Making Rider free to try is the correct strategy for them. Obviously they want to compete directly with VSCode, but they're burning a lot of good will in their existing customer base in the process.
I'm not too surprised. I hope they stay privately owned! It's a lot easier to focus on "make good product" when you don't have investors/accountants/management/etc badgering you about "stock price needs to go up, make something shiny and get it out this month".
I left my last company (pretty large, ~1500 employees at the time IIRC) for a variety of reasons, but that was the primary driver. I'd joined on when they were privately owned by the guy who founded it. Then they got some private equity investment group to buy out part of the company. Then they did an IPO. Everyone was SUPER excited about the IPO. I didn't pay too much attention, I was focused on the product my team was building. ESOP was nice. But within a year we were being pushed hard to cut corners and get a half-baked version of the product out to market instead of building it to do the job well like we'd planned from day 1. Ironically, if we hadn't been constantly badgered and having our priorities flipped back and forth, I bet we would have had a useful, functional version of the initial plan out the door by the time I left, with the proper foundation to keep building and expanding it to solve the problems our customers were experiencing with the old system. But now the old system's problems are deeply embedded in the new system, because it was quicker to shove out the door that way.
On the contrary, the place I'm at now is a much smaller company, and the founder/CEO has stated in no uncertain terms that we'll never be sold out to investors because it would mean that we'd be beholden to interests contrary to building the product our customers want and running the company in a long-term sustainable manner.
I agree that private companies can be good and I use Steam a lot, but Valve sucks in other ways. Their community is awful and developers can have posts openly calling for their death or calling them racial slurs and Valve support will tell them they won't remove the posts.
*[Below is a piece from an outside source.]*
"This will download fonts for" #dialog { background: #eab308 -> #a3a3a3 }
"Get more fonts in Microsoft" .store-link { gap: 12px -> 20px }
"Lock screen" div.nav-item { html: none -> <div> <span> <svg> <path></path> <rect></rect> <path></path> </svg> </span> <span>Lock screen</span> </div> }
I don't mean they deny the support request, I mean a person will respond and say "Yeah manage your community better." This is despite the fact they give no tools for community management.
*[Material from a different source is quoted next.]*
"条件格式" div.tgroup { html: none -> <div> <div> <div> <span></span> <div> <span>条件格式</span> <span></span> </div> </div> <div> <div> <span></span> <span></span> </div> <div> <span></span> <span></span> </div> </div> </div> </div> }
But being a public company wouldn't make it any better.
To each their own but I'm happy for them to pull a premium.
As a customer: They're making gaming on Linux awesome, and my SteamDeck has killed off my console usage (YMMV), I love it so much. I'm way happier to buy games on Steam where it funds cool initiatives like that than on Epic where a big chunk of the value is accrued by TenCent and Disney.
As a game dev Steam also brings a lot of value: A big customer base, to the point where a game with mid-tier popularity can still do brisk business (not nearly as true on Epic). Their backend is unintuitive but has loads more features than EOS. They also offer really cool tech like SDR (Steam Datagram Relay), etc. If you're selling a PC game, there's no better place to be and you get value for the premium.
They do offer many features for game developers, though. Multiplayer, Remote Play and the Workshop just for example. Those cost money to run and offer an amazing benefit basically "for free" (included in the cut) to game devs.
I don't see the problem with that personally, since there's basically no restriction on how you distribute your games on the platform. It's not like iOS where you have 1 option.
People publishing games just have to do the math and see if the benefits justify the costs.
my point is that valve/steam takes 30% "because they can". they could charge 5% and im sure still make tons of money. it's still a cut throat business, and while yeah they could be doing shittier things to make more money, i think they also do risk assessments on disturbing the golden goose
I am sure the public market has made the general public reap the rewards of large companies (kudos!) but some of the privately owned companies are absolutely kicking ass to serve their customers instead.
Rider is a really great product - probably the next generation of coders will be split between VS Code and Rider with this change.